Art Theft: The A Lot Of Intriguing and Famous Cases in History



Art theft is an ancient and complex criminal activity. When you look at the some of the most famous cases of art thefts in history, you see thoroughly planned operations that involve art dealers, art fakers, mobsters, ransoms, and millions of dollars. Here you can check out about some of the most well-known cases of art theft in the history.

The First Theft:
The first documented case of art theft was in 1473, when two panels of altarpiece of the Last Judgment by the Dutch painter Hans Memling were stolen. While the triptych was being transported by ship from the Netherlands to Florence, the ship was attacked by pirates who took it to the Gdansk cathedral in Poland. Nowadays, the piece is shown at the National Museum in Gdansk where it was recently moved from the Basilica of the Presumption.

The The Majority Of Famous Theft:
The most famous story of art theft includes among the most famous paintings on the planet and one of the most popular artists in history as a suspect. In the night of August 21, 1911, the Mona Lisa was taken out of the Louver. Right after, Pablo Picasso was jailed and questioned by the cops, but was released quickly.

It took about two years till the secret was solved by the Parisian cops. It ended up that the 30 × 21 inch painting was taken by one of the museum workers by the name of Vincenzo Peruggia, who merely carried it hidden under his coat. However, Peruggia did not work alone. The criminal offense was carefully carried out by a infamous bilker, Eduardo de Valfierno, who was sent out by an art faker who planned to make copies and sell them as if they were the original painting.

While Yves Chaudron, the art faker, was busy producing copies for the well-known work of art, Mona Lisa was still concealed at Peruggias home. Ultimately, Peruggia was caught by the authorities while trying to offer the painting to an art dealer from Florence, Italy.

The Most significant Theft in the USA:
The biggest art theft in United States took location at the Isabella Stewart Gardner Museum. On the night of March 18, 1990, a group of thieves using authorities uniforms burglarized the museum and took thirteen paintings whose cumulative worth was approximated at around 300 million dollars. The burglars http://kurtcriter.brandyourself.com/Links took two paintings and one print by Rembrandt, and works of Vermeer, Manet, Degas, Govaert Flinck, in addition to a French and a Chinese artifact.

Since https://www.yelp.com/biz/kurt-criter-denver-2 yet, none of the paintings have actually been found and the case is still unsolved. According to current rumors, the FBI are examining the possibility that the Boston Mob along with French art dealerships are linked to the criminal offense.

The Scream:
The painting by Edvard Munchs, The Scream, is probably the most demanded painting by art burglars in history. It has been taken twice and was just recently recovered. In 1994, throughout the Winter Season Olympics in Lillehammer, Norway, The Scream was stolen from an Oslo gallery by 2 burglars who broke through an open window, triggered the alarm and left a note saying: thanks for the bad security.
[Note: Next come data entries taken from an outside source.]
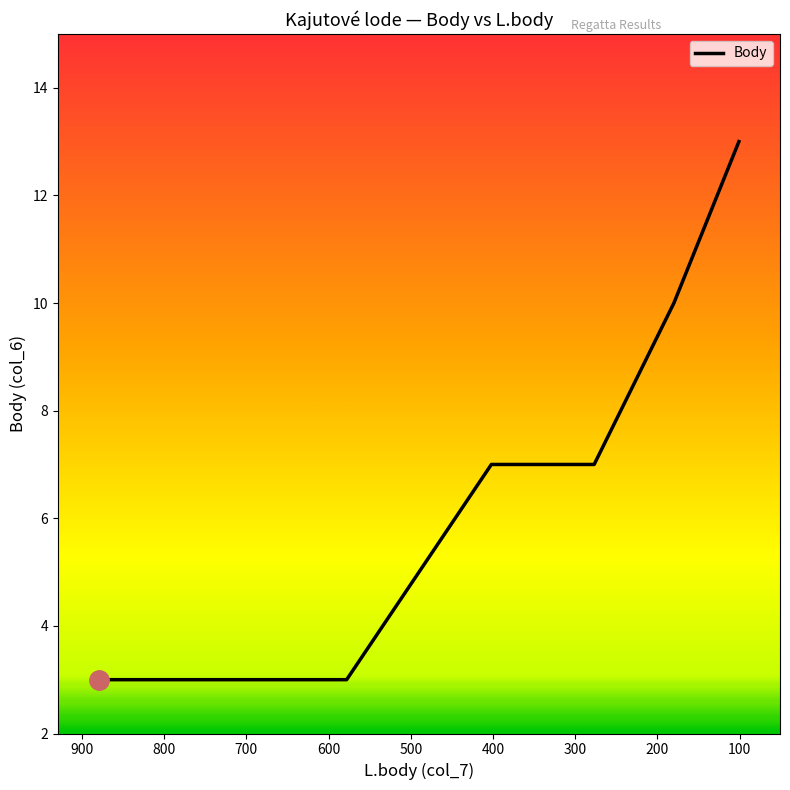

How many values are between 3 and 10?

5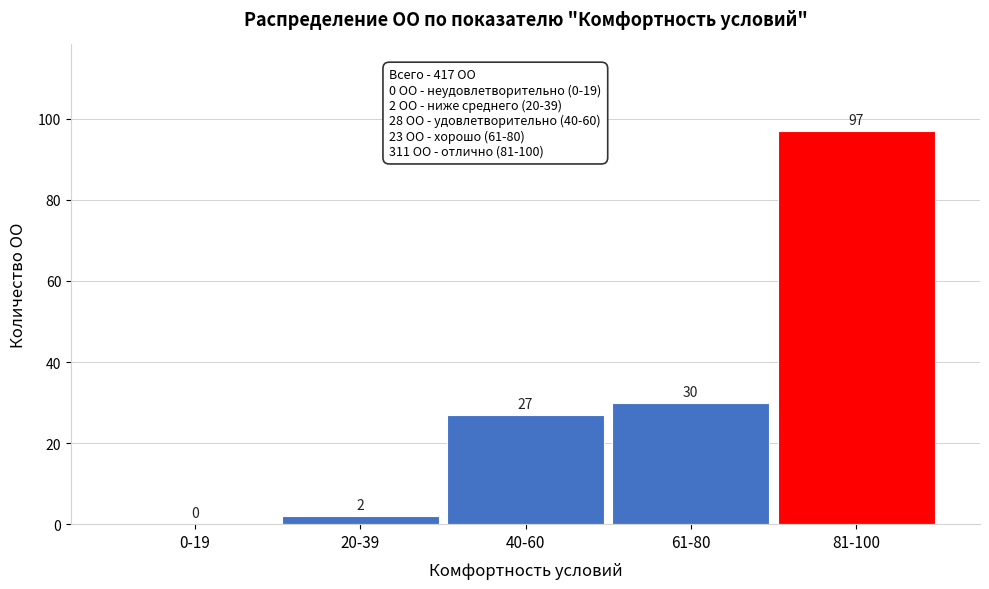

Reading left to right, transcribe all the data shown in this chart.

0-19=0	20-39=2	40-60=27	61-80=30	81-100=97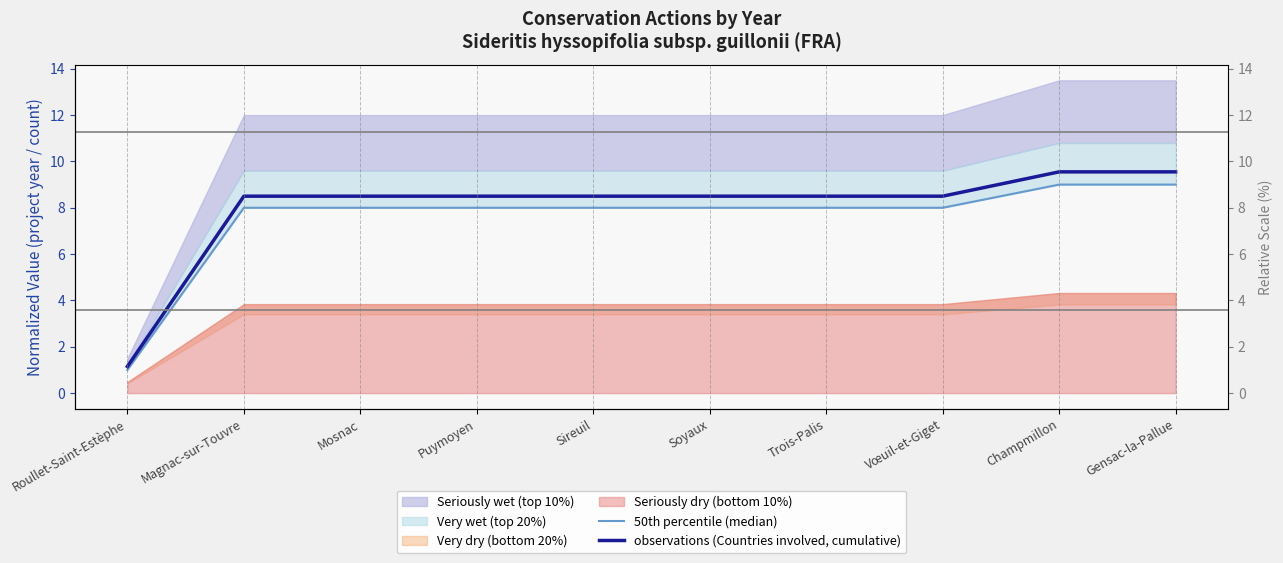

Reading right to left, what are all the values shown in this chart?

50th percentile (median): 9.0	9.0	8.0	8.0	8.0	8.0	8.0	8.0	8.0	1.0
observations (Countries involved, cumulative): 9.6	9.6	8.5	8.5	8.5	8.5	8.5	8.5	8.5	1.2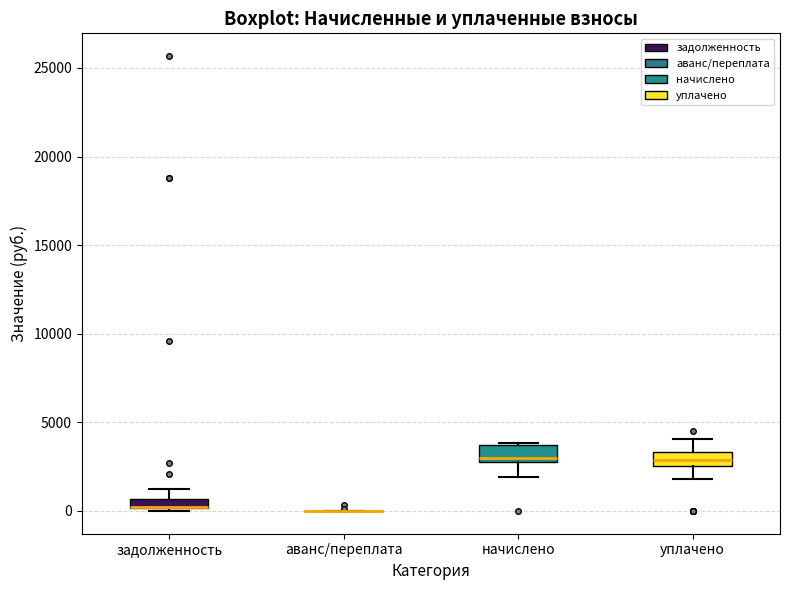

Where is the lower edge of the box for задолженность on the y-axis? The values are not printed on the chart, so give them approximately, as read against the axis.

0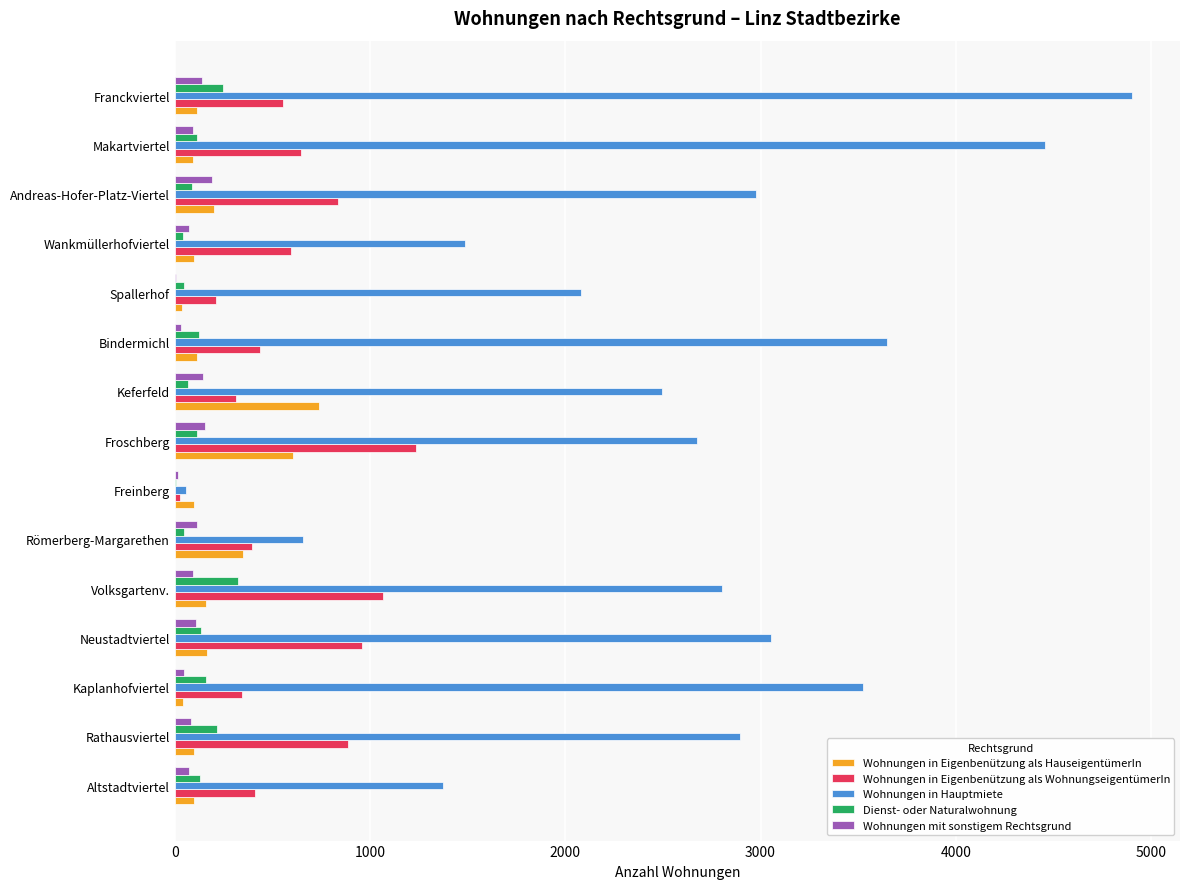

What is the maximum value shown in the chart?

4903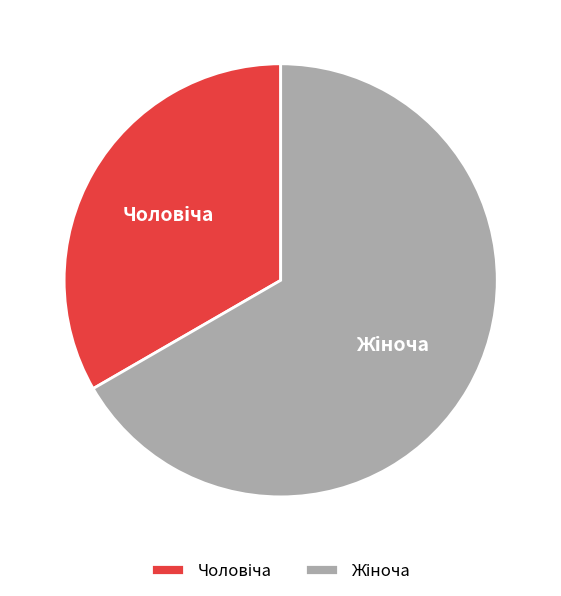

Does any single category account for the majority?

Yes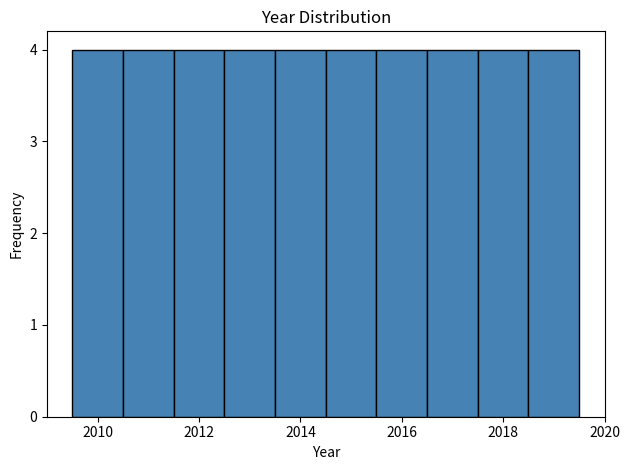

What is the height of the bar covering 2017.5 to 2018.5 on the x-axis? Neither the bar edges nor the heights are printed on the chart, so give them approximately, as read against the axes.

4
3 months later on, the holders of the painting approached the Norwegian Government with an offer: 1 million dollars ransom for Edvard Munchs The Scream. The Federal government rejected the deal, but the Norwegian authorities collaborated with the British Authorities and the Getty Museum to organize a sting operation that restored the painting to where it belongs.

10 years later https://www.quora.com/profile/Kurt-Criter on, The Scream was taken once again from the Munch Museum. This time, the robbers utilized a gun and took another of Munchs painting with them. While Museum authorities waiting on the burglars to demand ransom loan, rumors claimed that both paintings were burned to hide evidence. Ultimately, the Norwegian authorities discovered the two paintings on August 31, 2006 but the realities on how they were recuperated are not understood.


When you look at the some of the most famous cases of art thefts in history, you see completely planned operations that involve art dealerships, art fakers, mobsters, ransoms, and millions of dollars. The most well-known story of art theft includes one of the most famous paintings in the world and one of the most well-known artists in history as a suspect. The criminal activity was carefully carried out by a infamous con man, Eduardo de Valfierno, who was sent by an art faker who planned to make copies and offer them as if they were the original painting.

Ultimately, Peruggia was captured by the authorities while attempting to sell the painting to an art dealership from Florence, Italy. The painting by Edvard Munchs, The Scream, is probably the most looked for after painting by art burglars in history.